Adobe’s initial attempt to rectify the situation, claiming the terms were only updated to improve content moderation, fell flat. The response failed to clarify privacy concerns and leaned heavily on legal jargon. Vaguely established parameters in when and how Adobe will access user content such as “operating or improving the services and software and to enforce our terms…” or “our automated systems may analyze your content and Creative Cloud Fonts using techniques such as machine learning…” fueled paranoia as arguments for boycotting the service provider mounted. If the systems are automated, could they access content without the company knowing? What constitutes “improving the services and software of Adobe”and what falls outside that boundary?

Chief Strategy Officer and Executive Vice President of Design and Emerging Products at Adobe, Scott Belsky, addressed some of the harshest responses to the blog post on X with further attempts to put things into perspective.

As users attempted to cancel their subscriptions to Adobe services, many discovered a 50% cancellation charge. The attention surrounding these cancellation fees grew so large it caught the attention of the United States Justice Department and the FTC, which are now suing the company and two executives for allegedly violating the Restore Online Shoppers’ Confidence Act. The lawsuit alleges Adobe “imposed a hidden Early Termination Fee on millions of online subscribers and that Adobe forced subscribers to navigate a complex and challenging cancellation process designed to deter them from canceling subscriptions they no longer wanted.”

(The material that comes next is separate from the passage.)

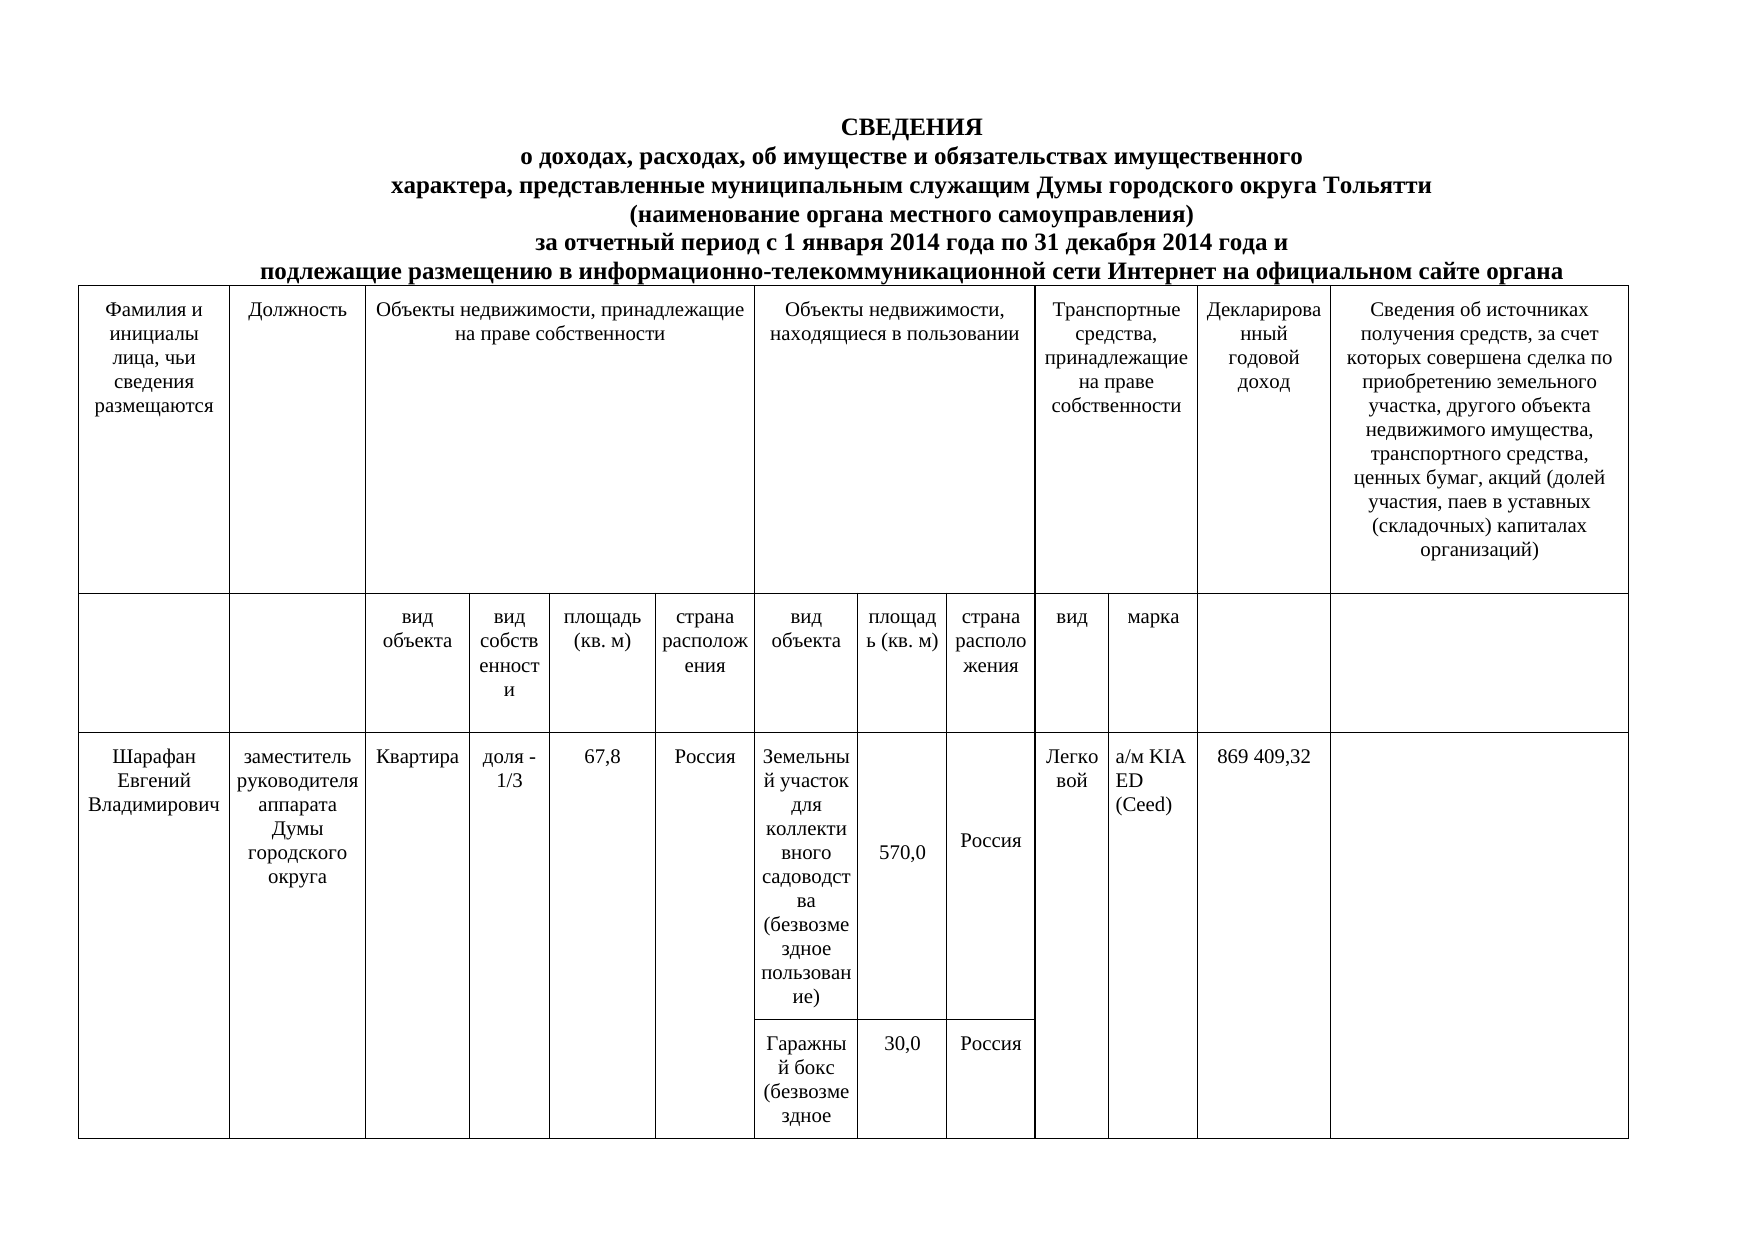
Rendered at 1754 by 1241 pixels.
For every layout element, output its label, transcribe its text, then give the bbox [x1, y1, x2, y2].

Mike Nellis, founder of digital fundraising and advertising agency Authentic and Quiller, an AI fundraising tool, underscores the need for more transparency and situational awareness by tech companies. “People are afraid of what they don’t understand, and you can’t rush unclear messages to market and not suffer the consequences that come with shocking the system,” says Nellis. “This is the issue inherently — it’s basically the Wild West out there.”

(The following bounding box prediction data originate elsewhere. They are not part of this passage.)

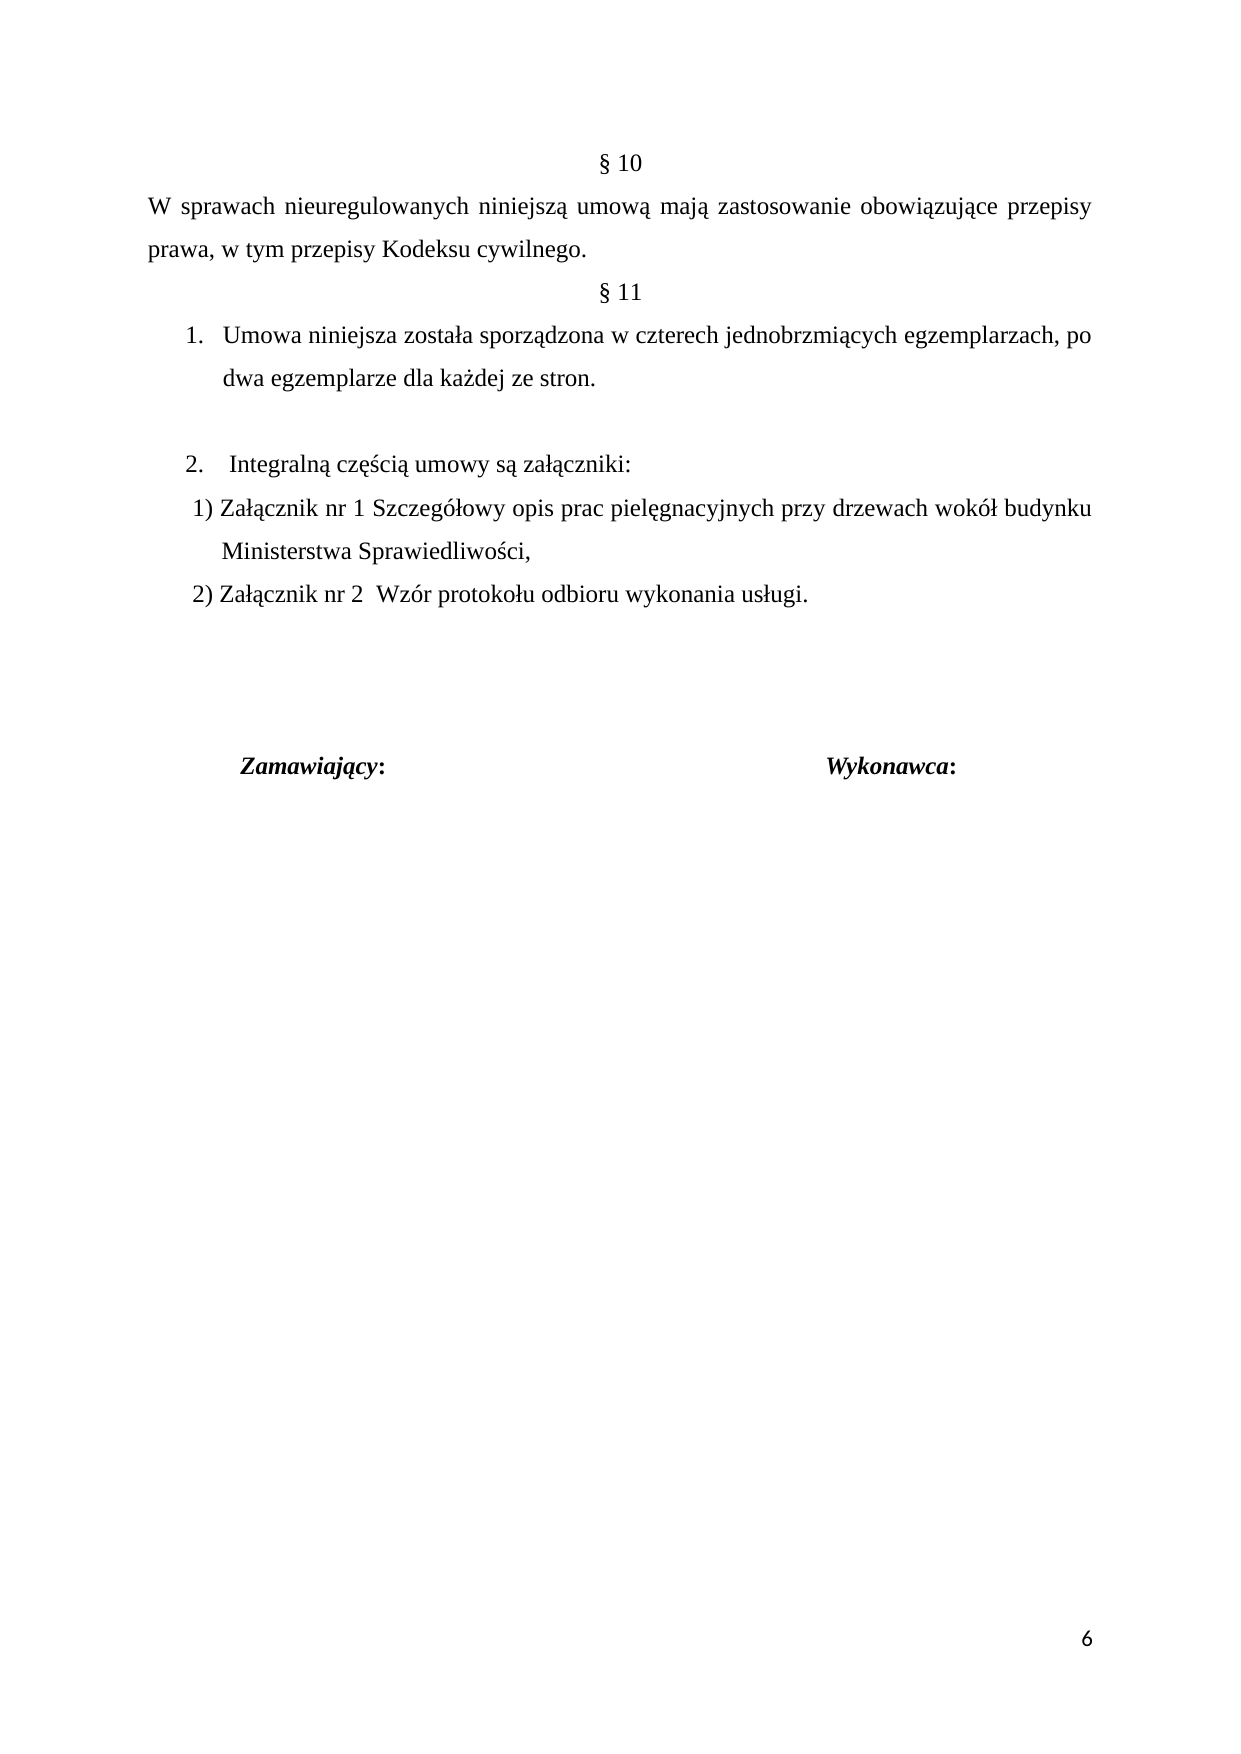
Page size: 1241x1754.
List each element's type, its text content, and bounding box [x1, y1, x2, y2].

list Umowa niniejsza została sporządzona w czterech jednobrzmiących egzemplarzach, po dwa egzemplarze dla każdej ze stron. [185, 320, 1093, 392]
text 2) Załącznik nr 2 Wzór protokołu odbioru wykonania usługi. [192, 579, 1093, 608]
text 2. Integralną częścią umowy są załączniki: [148, 449, 1093, 478]
text 1) Załącznik nr 1 Szczegółowy opis prac pielęgnacyjnych przy drzewach wokół budynku Ministerstwa Sprawiedliwości, [192, 493, 1093, 564]
table_header Zamawiający: [148, 751, 620, 1053]
text W sprawach nieuregulowanych niniejszą umową mają zastosowanie obowiązujące przepisy prawa, w tym przepisy Kodeksu cywilnego. [148, 191, 1093, 263]
text § 11 [148, 277, 1093, 306]
table_header Wykonawca: [620, 751, 1093, 1053]
text § 10 [148, 148, 1093, 176]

While the terms of service update didn’t mean Adobe was using user information to train its generative AI model, the company’s lack of clarity and its haste to address the scrutiny without understanding the severity of the moment provoked further distrust, resentment, and unintended consequences.

Adobe later clarified the terms of service and its commitment to being a creative partner to its users in a new blog post. The tech company agreed with the need to make the terms of use better reflect the company’s commitment to its users while making clear that it has “never trained generative AI on customer content, taken ownership of a customer’s work, or allowed access to customer content beyond legal requirements.”

But could it be too little too late?